Exercise aim → Below are some records. Copy every line in them that holds "knee".

Dataset →

*** Begin section ***

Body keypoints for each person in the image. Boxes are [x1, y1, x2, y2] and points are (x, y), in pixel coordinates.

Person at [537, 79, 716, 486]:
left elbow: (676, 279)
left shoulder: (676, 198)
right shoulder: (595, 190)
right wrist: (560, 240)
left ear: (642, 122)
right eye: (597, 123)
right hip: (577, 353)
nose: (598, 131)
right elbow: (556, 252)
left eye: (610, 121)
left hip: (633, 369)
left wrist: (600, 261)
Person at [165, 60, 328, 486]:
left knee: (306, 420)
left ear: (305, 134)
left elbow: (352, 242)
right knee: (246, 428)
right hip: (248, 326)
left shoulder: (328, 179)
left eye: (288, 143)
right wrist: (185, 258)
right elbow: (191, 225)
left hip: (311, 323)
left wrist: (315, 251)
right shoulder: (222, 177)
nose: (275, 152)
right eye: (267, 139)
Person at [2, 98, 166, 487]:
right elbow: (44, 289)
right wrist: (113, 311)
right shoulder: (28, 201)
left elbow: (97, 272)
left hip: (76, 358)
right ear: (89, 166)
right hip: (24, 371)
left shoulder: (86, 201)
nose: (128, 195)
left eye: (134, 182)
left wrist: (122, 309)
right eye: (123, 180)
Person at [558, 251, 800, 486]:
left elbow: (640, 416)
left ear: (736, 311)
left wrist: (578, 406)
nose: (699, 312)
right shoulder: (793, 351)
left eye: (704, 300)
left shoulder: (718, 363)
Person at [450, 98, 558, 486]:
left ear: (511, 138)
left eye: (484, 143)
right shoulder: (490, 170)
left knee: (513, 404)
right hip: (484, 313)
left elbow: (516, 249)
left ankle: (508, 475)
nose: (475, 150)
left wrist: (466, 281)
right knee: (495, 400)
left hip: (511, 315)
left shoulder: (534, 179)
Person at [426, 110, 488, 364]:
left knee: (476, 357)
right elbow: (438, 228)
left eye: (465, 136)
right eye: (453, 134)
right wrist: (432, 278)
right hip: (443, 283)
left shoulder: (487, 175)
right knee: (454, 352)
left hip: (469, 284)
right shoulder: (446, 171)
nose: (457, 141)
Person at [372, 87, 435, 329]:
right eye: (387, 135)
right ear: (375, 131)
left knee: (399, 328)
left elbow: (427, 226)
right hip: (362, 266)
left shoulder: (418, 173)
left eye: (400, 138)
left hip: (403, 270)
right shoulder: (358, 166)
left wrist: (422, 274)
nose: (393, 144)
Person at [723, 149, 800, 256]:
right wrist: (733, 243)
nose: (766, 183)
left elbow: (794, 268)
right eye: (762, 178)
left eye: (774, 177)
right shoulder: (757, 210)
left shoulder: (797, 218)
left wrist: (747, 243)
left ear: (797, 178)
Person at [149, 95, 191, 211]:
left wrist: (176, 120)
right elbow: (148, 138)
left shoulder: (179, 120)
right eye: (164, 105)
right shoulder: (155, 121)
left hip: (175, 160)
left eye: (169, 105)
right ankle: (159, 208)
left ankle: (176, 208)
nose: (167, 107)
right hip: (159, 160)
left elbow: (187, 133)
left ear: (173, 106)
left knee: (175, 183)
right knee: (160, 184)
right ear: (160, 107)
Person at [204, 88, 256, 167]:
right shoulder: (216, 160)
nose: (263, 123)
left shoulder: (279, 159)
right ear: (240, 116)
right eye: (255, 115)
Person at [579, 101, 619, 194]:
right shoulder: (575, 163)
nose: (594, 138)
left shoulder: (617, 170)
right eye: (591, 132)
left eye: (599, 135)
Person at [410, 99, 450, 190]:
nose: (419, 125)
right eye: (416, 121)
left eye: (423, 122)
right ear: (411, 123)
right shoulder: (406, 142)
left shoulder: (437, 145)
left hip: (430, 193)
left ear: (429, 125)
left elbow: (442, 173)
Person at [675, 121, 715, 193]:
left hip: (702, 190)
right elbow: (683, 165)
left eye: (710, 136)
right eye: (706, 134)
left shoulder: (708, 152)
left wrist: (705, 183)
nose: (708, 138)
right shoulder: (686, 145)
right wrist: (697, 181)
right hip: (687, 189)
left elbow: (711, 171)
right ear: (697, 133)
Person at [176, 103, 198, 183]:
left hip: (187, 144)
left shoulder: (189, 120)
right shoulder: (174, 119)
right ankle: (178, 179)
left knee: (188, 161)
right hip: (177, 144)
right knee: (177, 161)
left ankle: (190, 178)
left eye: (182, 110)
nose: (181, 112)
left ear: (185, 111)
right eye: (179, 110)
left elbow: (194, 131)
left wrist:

*** End section ***

Response area →
left knee: (306, 420)
right knee: (246, 428)
left knee: (513, 404)
right knee: (495, 400)
left knee: (476, 357)
right knee: (454, 352)
left knee: (399, 328)
left knee: (175, 183)
right knee: (160, 184)
left knee: (188, 161)
right knee: (177, 161)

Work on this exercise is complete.